Indigenous | Canada

Canada and Aotearoa's indigenous broadcasters to share content

Today marks a special day for Whakaata Māori.

A memorandum of understanding (MOU) was signed between Aotearoa’s indigenous broadcasting network and APTN, the Aboriginal Peoples Television Network in Canada.

The MOU, which is supported by shared indigenous values, establishes a strategic partnership between Whakaata Māori and APTN to share and distribute content.

First launched in 1999 as the first indigenous broadcaster in the world, APTN content is by, for and about indigenous peoples and goes to 10 million households throughout Canada. It features programming in English, French and Indigenous languages, and is a founding member of WITBN (World Indigenous Television Broadcasters Network).

APTN chief executive Monika Ille (Abenaki First Nation of Odanak) talked to teaomā about the momentous occasion during her visit to Whakaata Māori today.

APTN & Whakaata Māori come together for a historic day .

Whenua connection

Taking in her first pōwhiri, where she and other APTN delegation members were officially welcomed, she said it was “powerful and emotional at the same time.

“Even though you don’t understand the language, it’s the movement, eye contact, the way things are done – there’s a connection.

“We both have a connection with the land and our surrounding, and I felt it came through.”

The chief executive responded with a drum-song from her own people, called The Eagle Song.

Ille said the MOU was a symbol of the two companies coming together to work in unison “to make sure there is going to be a future”, and to “continue to thrive in our storytelling”.

“People still have a perception that Indigenous stories are only for Indigenous peoples – no. A good story is a good story wherever it comes from.

Attracting wider interest

“I think people should learn to listen more about who we are and what we bring to the table. As an Indigenous-owned media, we’re an expression of our identity. We play this very strong role in connecting.”

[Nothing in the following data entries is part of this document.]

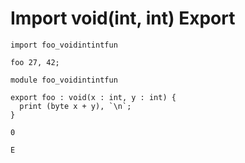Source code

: * Import void(int, int) Export

#+NAME: source
#+begin_src glint
  import foo_voidintintfun

  foo 27, 42;
#+end_src

#+NAME: source
#+begin_src glint
  module foo_voidintintfun

  export foo : void(x : int, y : int) {
    print (byte x + y), `\n`;
  }
#+end_src

#+NAME: status
#+begin_example
0
#+end_example

#+NAME: output
#+begin_example
E
#+end_example

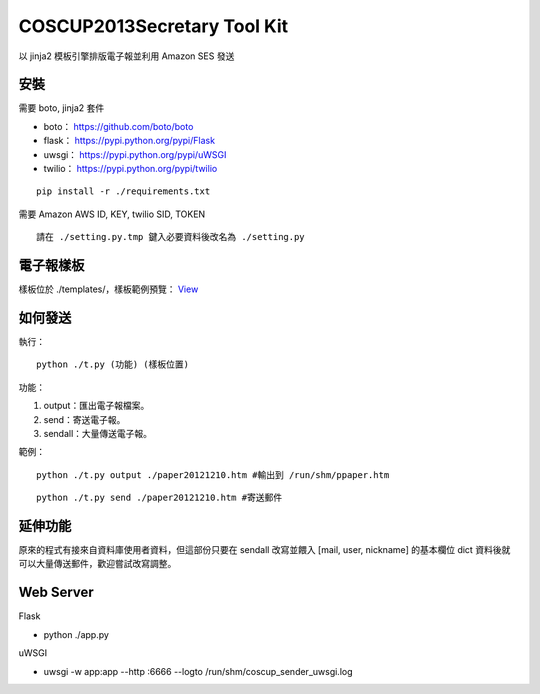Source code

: ===================================
COSCUP2013Secretary Tool Kit
===================================

以 jinja2 模板引擎排版電子報並利用 Amazon SES 發送


安裝
-----------------------------------

需要 boto, jinja2 套件

- boto： https://github.com/boto/boto
- flask： https://pypi.python.org/pypi/Flask
- uwsgi： https://pypi.python.org/pypi/uWSGI
- twilio： https://pypi.python.org/pypi/twilio

::

    pip install -r ./requirements.txt


需要 Amazon AWS ID, KEY, twilio SID, TOKEN

::

    請在 ./setting.py.tmp 鍵入必要資料後改名為 ./setting.py

電子報樣板
-----------------------------------

樣板位於 ./templates/，樣板範例預覽： `View <http://toomore.s3.amazonaws.com/pipaper/pi_isuphoto_org_paper20121210.htm>`_

如何發送
-----------------------------------

執行：

::

    python ./t.py (功能) (樣板位置)

功能：

#. output：匯出電子報檔案。

#. send：寄送電子報。

#. sendall：大量傳送電子報。

範例：

::

    python ./t.py output ./paper20121210.htm #輸出到 /run/shm/ppaper.htm

::

    python ./t.py send ./paper20121210.htm #寄送郵件

延伸功能
-----------------------------------

原來的程式有接來自資料庫使用者資料，但這部份只要在 sendall 改寫並餵入 [mail, user, nickname] 的基本欄位 dict 資料後就可以大量傳送郵件，歡迎嘗試改寫調整。


Web Server
-----------------------------------

Flask

- python ./app.py

uWSGI

- uwsgi -w app:app --http :6666 --logto /run/shm/coscup_sender_uwsgi.log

With support from communities back home in Canada, Ille said APTN had a duty to keep going, not only to tell Indigenous stories but also to preserve and promote languages that are dying.

On the discovery of thousands of unmarked graves of indigenous children in Canada in 2021, Ille said that the mainstream media covering it had given people a shock about the traumatising experiences that Indigenous peoples had gone through.

“I think that opened up more about 'who are the Indigenous people and where are their stories?'. We’ve seen that APTN has more traffic on our linear channel, streaming website, more people are coming to us, and mainstream media are coming to us to partner on storytelling.

“I feel there’s a movement happening.”